(Dataset entries)

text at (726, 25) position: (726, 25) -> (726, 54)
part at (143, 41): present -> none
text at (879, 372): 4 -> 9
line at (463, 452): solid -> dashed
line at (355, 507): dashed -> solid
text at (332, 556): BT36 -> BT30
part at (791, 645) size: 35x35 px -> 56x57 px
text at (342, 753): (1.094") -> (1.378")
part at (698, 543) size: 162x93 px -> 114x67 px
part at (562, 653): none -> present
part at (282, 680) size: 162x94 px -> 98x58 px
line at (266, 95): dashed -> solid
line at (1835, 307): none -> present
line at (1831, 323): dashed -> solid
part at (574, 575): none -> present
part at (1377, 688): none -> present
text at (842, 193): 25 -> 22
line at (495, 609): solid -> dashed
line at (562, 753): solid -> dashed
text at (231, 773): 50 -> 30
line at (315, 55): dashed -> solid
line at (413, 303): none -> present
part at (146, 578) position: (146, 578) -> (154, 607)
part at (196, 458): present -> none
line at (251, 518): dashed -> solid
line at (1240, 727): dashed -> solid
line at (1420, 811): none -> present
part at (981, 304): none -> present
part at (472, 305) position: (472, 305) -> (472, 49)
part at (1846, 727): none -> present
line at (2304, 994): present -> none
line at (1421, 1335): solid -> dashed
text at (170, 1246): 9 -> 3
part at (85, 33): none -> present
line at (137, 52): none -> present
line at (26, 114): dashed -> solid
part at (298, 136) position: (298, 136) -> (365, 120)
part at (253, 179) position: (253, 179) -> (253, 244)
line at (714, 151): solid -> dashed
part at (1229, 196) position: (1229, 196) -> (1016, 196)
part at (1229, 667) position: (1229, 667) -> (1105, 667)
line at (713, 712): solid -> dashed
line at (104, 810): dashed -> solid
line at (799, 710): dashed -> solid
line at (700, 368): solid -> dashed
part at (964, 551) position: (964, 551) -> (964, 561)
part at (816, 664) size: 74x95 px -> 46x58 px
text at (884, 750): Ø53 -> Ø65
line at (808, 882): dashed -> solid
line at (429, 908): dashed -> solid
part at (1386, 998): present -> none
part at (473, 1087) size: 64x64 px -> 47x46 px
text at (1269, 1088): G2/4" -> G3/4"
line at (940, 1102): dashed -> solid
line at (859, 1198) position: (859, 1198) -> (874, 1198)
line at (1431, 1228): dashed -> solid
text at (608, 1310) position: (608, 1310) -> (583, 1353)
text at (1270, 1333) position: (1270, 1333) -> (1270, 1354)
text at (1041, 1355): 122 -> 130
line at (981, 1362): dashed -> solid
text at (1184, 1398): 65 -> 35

Stated problem: Reproduce all of the records above word for word, keeping each line as it appears.

Task output:
text at (726, 25) position: (726, 25) -> (726, 54)
part at (143, 41): present -> none
text at (879, 372): 4 -> 9
line at (463, 452): solid -> dashed
line at (355, 507): dashed -> solid
text at (332, 556): BT36 -> BT30
part at (791, 645) size: 35x35 px -> 56x57 px
text at (342, 753): (1.094") -> (1.378")
part at (698, 543) size: 162x93 px -> 114x67 px
part at (562, 653): none -> present
part at (282, 680) size: 162x94 px -> 98x58 px
line at (266, 95): dashed -> solid
line at (1835, 307): none -> present
line at (1831, 323): dashed -> solid
part at (574, 575): none -> present
part at (1377, 688): none -> present
text at (842, 193): 25 -> 22
line at (495, 609): solid -> dashed
line at (562, 753): solid -> dashed
text at (231, 773): 50 -> 30
line at (315, 55): dashed -> solid
line at (413, 303): none -> present
part at (146, 578) position: (146, 578) -> (154, 607)
part at (196, 458): present -> none
line at (251, 518): dashed -> solid
line at (1240, 727): dashed -> solid
line at (1420, 811): none -> present
part at (981, 304): none -> present
part at (472, 305) position: (472, 305) -> (472, 49)
part at (1846, 727): none -> present
line at (2304, 994): present -> none
line at (1421, 1335): solid -> dashed
text at (170, 1246): 9 -> 3
part at (85, 33): none -> present
line at (137, 52): none -> present
line at (26, 114): dashed -> solid
part at (298, 136) position: (298, 136) -> (365, 120)
part at (253, 179) position: (253, 179) -> (253, 244)
line at (714, 151): solid -> dashed
part at (1229, 196) position: (1229, 196) -> (1016, 196)
part at (1229, 667) position: (1229, 667) -> (1105, 667)
line at (713, 712): solid -> dashed
line at (104, 810): dashed -> solid
line at (799, 710): dashed -> solid
line at (700, 368): solid -> dashed
part at (964, 551) position: (964, 551) -> (964, 561)
part at (816, 664) size: 74x95 px -> 46x58 px
text at (884, 750): Ø53 -> Ø65
line at (808, 882): dashed -> solid
line at (429, 908): dashed -> solid
part at (1386, 998): present -> none
part at (473, 1087) size: 64x64 px -> 47x46 px
text at (1269, 1088): G2/4" -> G3/4"
line at (940, 1102): dashed -> solid
line at (859, 1198) position: (859, 1198) -> (874, 1198)
line at (1431, 1228): dashed -> solid
text at (608, 1310) position: (608, 1310) -> (583, 1353)
text at (1270, 1333) position: (1270, 1333) -> (1270, 1354)
text at (1041, 1355): 122 -> 130
line at (981, 1362): dashed -> solid
text at (1184, 1398): 65 -> 35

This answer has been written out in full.